What you will do:
Rewrite the rows below with every "Start now" switched to "Get started" and nothing else changed. Leave the pictures out of your answer.

Input records:
━━━━━━━━━━

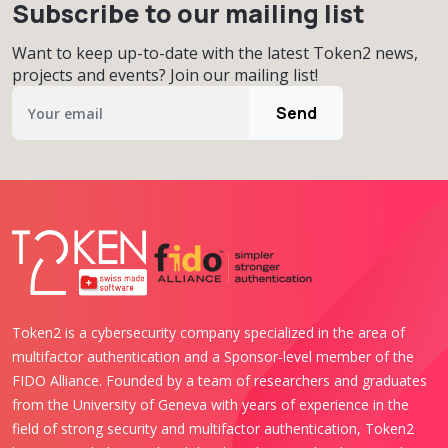
Subscribe to our mailing list
Want to keep up-to-date with the latest Token2 news,
projects and events? Join our mailing list!
Send
Token2 is a cybersecurity company specialized in the area of
multifactor authentication and a Sponsor-level member of the
FIDO Alliance. Founded by a team of researchers and graduates
from the University of Geneva with years of experience in the
field of strong security and multifactor authentication, Token2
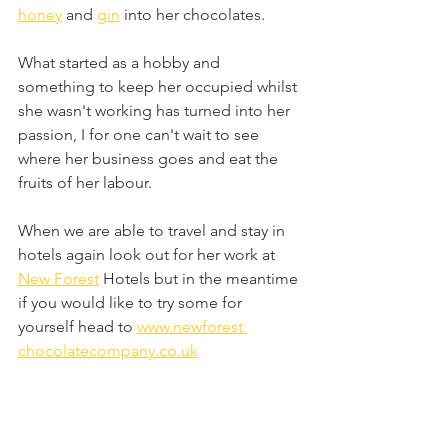
honey
 and 
gin
 into her chocolates.
What started as a hobby and 
something to keep her occupied whilst 
she wasn't working has turned into her 
passion, I for one can't wait to see 
where her business goes and eat the 
fruits of her labour.
When we are able to travel and stay in 
hotels again look out for her work at 
New Forest
 Hotels but in the meantime 
if you would like to try some for 
yourself head to 
www.newforest 
chocolatecompany.co.uk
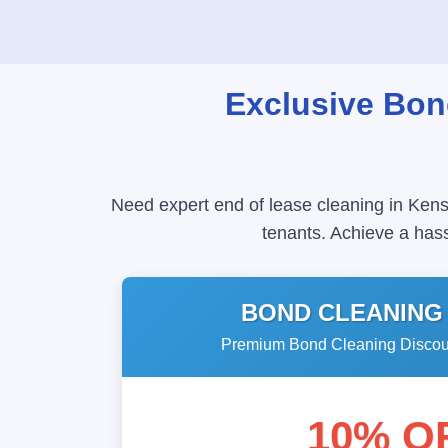
Exclusive Bon
Need expert end of lease cleaning in Kens
tenants. Achieve a hass
BOND CLEANING
Premium Bond Cleaning Discoun
10% O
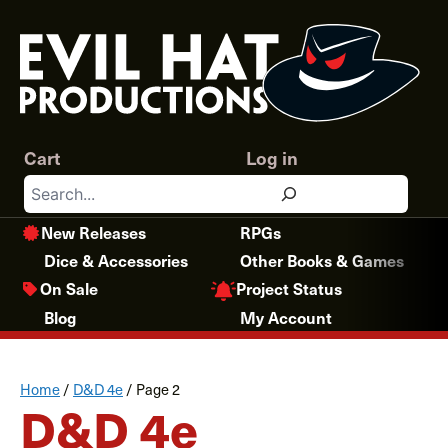
Skip
to
content
Cart
Log in
Search
New Releases
RPGs
Dice & Accessories
Other Books & Games
Project Status
On Sale
Blog
My Account
Home
/
D&D 4e
/
Page 2
D&D 4e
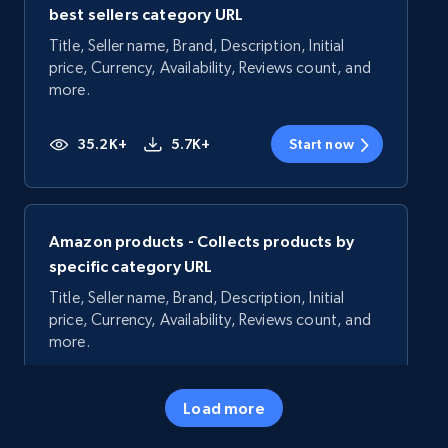
best sellers category URL
Title, Seller name, Brand, Description, Initial
price, Currency, Availability, Reviews count, and
more.
35.2K+
5.7K+
Start now
Amazon products - Collects products by
specific category URL
Title, Seller name, Brand, Description, Initial
price, Currency, Availability, Reviews count, and
more.
35.2K+
5.7K+
Start now
Load more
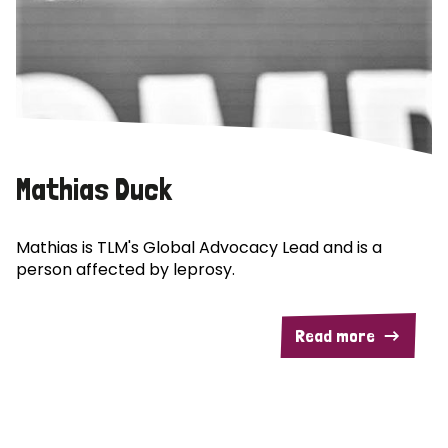
Mathias Duck
Mathias is TLM's Global Advocacy Lead and is a
person affected by leprosy.
Read more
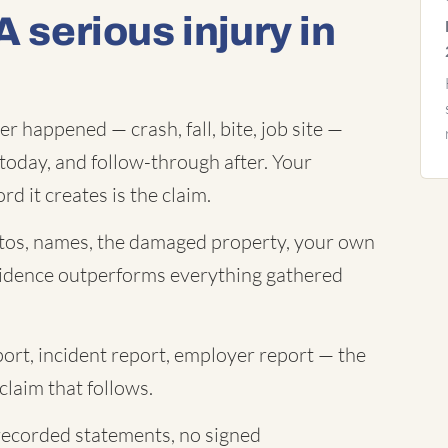
A serious injury in
 happened — crash, fall, bite, job site —
today, and follow-through after. Your
rd it creates is the claim.
os, names, the damaged property, your own
evidence outperforms everything gathered
port, incident report, employer report — the
claim that follows.
ecorded statements, no signed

━━━━━━━━━━

Result for this task:
Subscribe to our mailing list
Want to keep up-to-date with the latest Token2 news,
projects and events? Join our mailing list!
Send
Token2 is a cybersecurity company specialized in the area of
multifactor authentication and a Sponsor-level member of the
FIDO Alliance. Founded by a team of researchers and graduates
from the University of Geneva with years of experience in the
field of strong security and multifactor authentication, Token2
honey
 and 
gin
 into her chocolates.
What started as a hobby and 
something to keep her occupied whilst 
she wasn't working has turned into her 
passion, I for one can't wait to see 
where her business goes and eat the 
fruits of her labour.
When we are able to travel and stay in 
hotels again look out for her work at 
New Forest
 Hotels but in the meantime 
if you would like to try some for 
yourself head to 
www.newforest 
chocolatecompany.co.uk
Exclusive Bon
Need expert end of lease cleaning in Kens
tenants. Achieve a hass
BOND CLEANING
Premium Bond Cleaning Discoun
10% O
Skip
to
content
Cart
Log in
Search
New Releases
RPGs
Dice & Accessories
Other Books & Games
Project Status
On Sale
Blog
My Account
Home
/
D&D 4e
/
Page 2
D&D 4e
best sellers category URL
Title, Seller name, Brand, Description, Initial
price, Currency, Availability, Reviews count, and
more.
35.2K+
5.7K+
Get started
Amazon products - Collects products by
specific category URL
Title, Seller name, Brand, Description, Initial
price, Currency, Availability, Reviews count, and
more.
35.2K+
5.7K+
Get started
Load more
Mathias Duck
Mathias is TLM's Global Advocacy Lead and is a
person affected by leprosy.
Read more
A serious injury in
 happened — crash, fall, bite, job site —
today, and follow-through after. Your
rd it creates is the claim.
os, names, the damaged property, your own
evidence outperforms everything gathered
port, incident report, employer report — the
claim that follows.
ecorded statements, no signed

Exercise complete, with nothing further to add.